Manslaughter charges expected in fatal Athol collision

A Hayden man will face three counts of vehicular manslaughter for causing a head-on collision Saturday that killed a Spokane man and his two young daughters.

Investigators believe Ryan J. Turner, 27, had been drinking before he got on U.S. Highway 95 driving the wrong way in the southbound lanes, Idaho State police Sgt. Ron Sutton said Monday.

“We do know he had been consuming,” Sutton said. “The odor was there of an alcoholic beverage.”

Results of a blood-alcohol test are expected in a couple of weeks.

The crash happened just before 4 a.m. about a mile south of Athol.
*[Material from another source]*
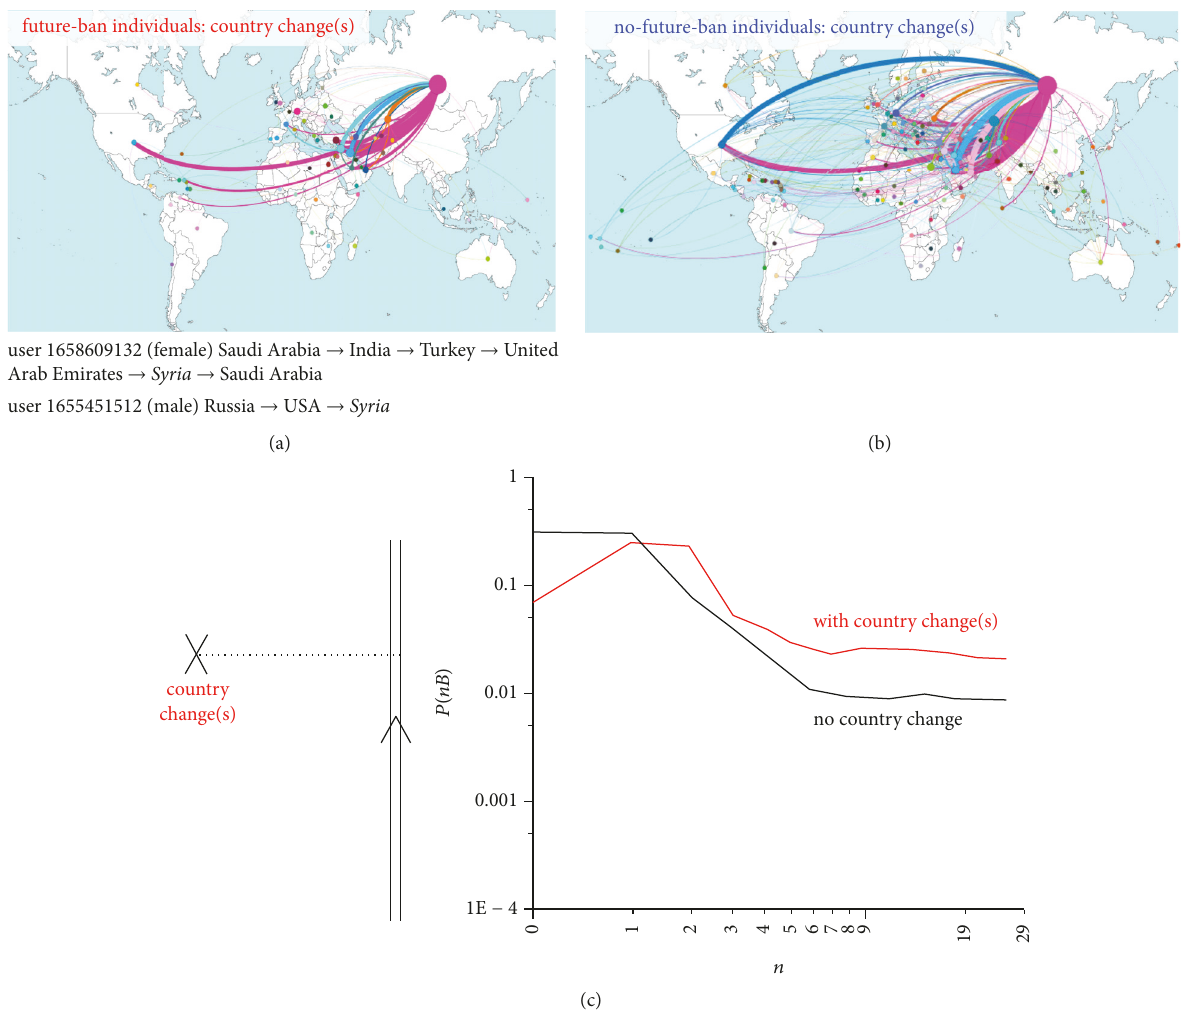
Figure 4: Influence of geography . (a) Flow of future-ban individuals based on reported geographical locations in online profiles. The flow from country X to country Y is the number of individuals that change location from X to Y and is proportional to the thickness of the line. The line color corresponds to the originating country X . Each country’s node is at its geographic centre. Two individuals’ trajectories are listed as examples. Although Russia resembles a travel hub for all individual types because VKontakte has a large number of Russian users, many individuals’ pathways do not pass through it (e.g., user 1658609132). (b) Same as (a) but for individuals whose accounts are not eventually banned (“no-future-ban” individuals). For future-ban individuals (a), this country return rate 𝑟 = 21.6 % while for no-future- ban individuals (b) 𝑟 = 44.7 %, which is more than twice. (c) Scattering between countries is associated with a shift in the dependence of 𝑃(𝑛𝐵) . Red line is for future-ban individuals who changed country at least once. Black line is for future-ban individuals who never changed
The northbound and southbound lanes there are divided by a wide median.

“It’s still unknown exactly where he entered the highway at to get going in the wrong direction,” Sutton said.
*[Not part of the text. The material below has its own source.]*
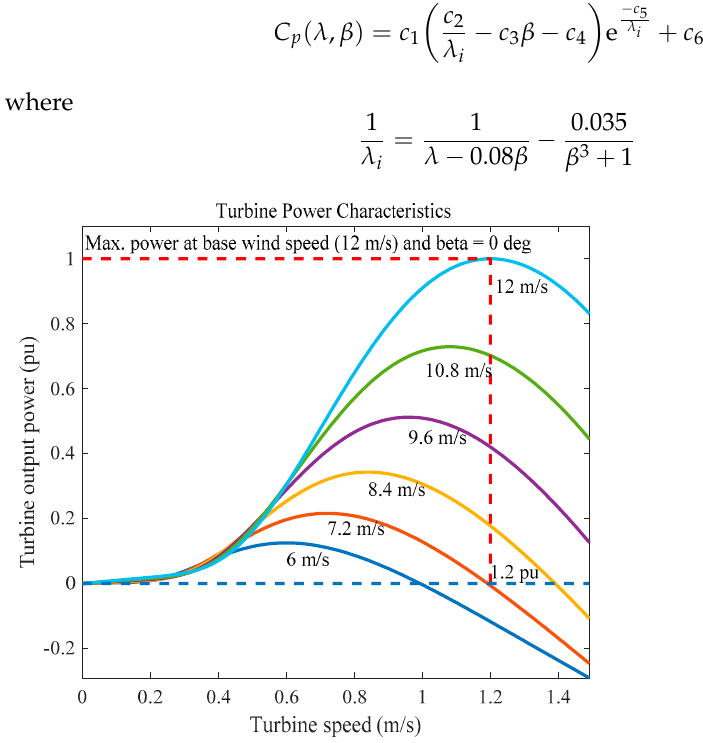
Figure 6. The turbine power characteristics curve.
“The fact he was driving the wrong way on a controlled-access, divided highway, that’s in itself a very high level of negligence,” he said. “And then combine the fact that we believe he may have been driving under the influence, those things determine to what level he will be charged.”

Turner remains hospitalized at Kootenai Health, the ISP said. His condition is not being released by the hospital.
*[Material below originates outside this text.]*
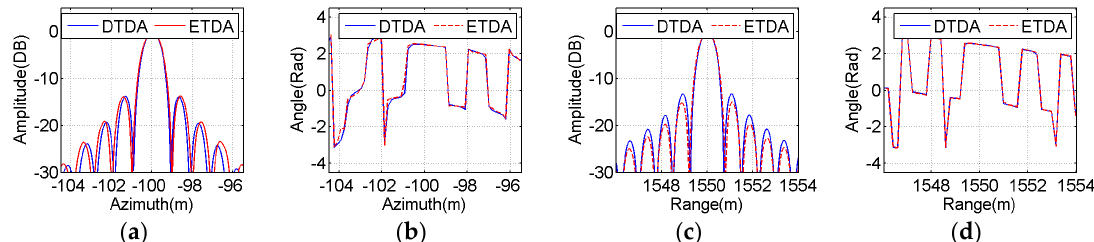
Figure 13. Comparison between the focused results obtained by the bistatic DTDA and proposed ETDA for the point-like scatterer G. ( a ) Azimuth amplitude; ( b ) Azimuth phase; ( c )Range amplitude; ( d ) Range phase.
Mathew-Michael T. Baroni, 33, and his daughters, Madilyn Baroni, 8, and Molly Baroni, 6, died at the scene.

Baroni worked for years as an independent contractor for The Spokesman-Review, picking up a load of newspapers in Spokane every morning and taking them to Sandpoint for other carriers to deliver to subscribers’ homes. Baroni’s wife had to work and, not wanting to leave his two daughters home alone, Baroni loaded a mattress in the minivan for the girls to rest on during the drive to Sandpoint and back, according to Pat Leader, Spokesman-Review director of circulation and audience development.

Sutton said the back seats had been removed from the van and none of the three was wearing a seat belt.

“There was no way for them to even be restrained,” Sutton said of the two children. “It’s quite possible they would have survived had they been belted in.”

Their mother, Meghan Baroni, works as a nurse for Spokane Public Schools.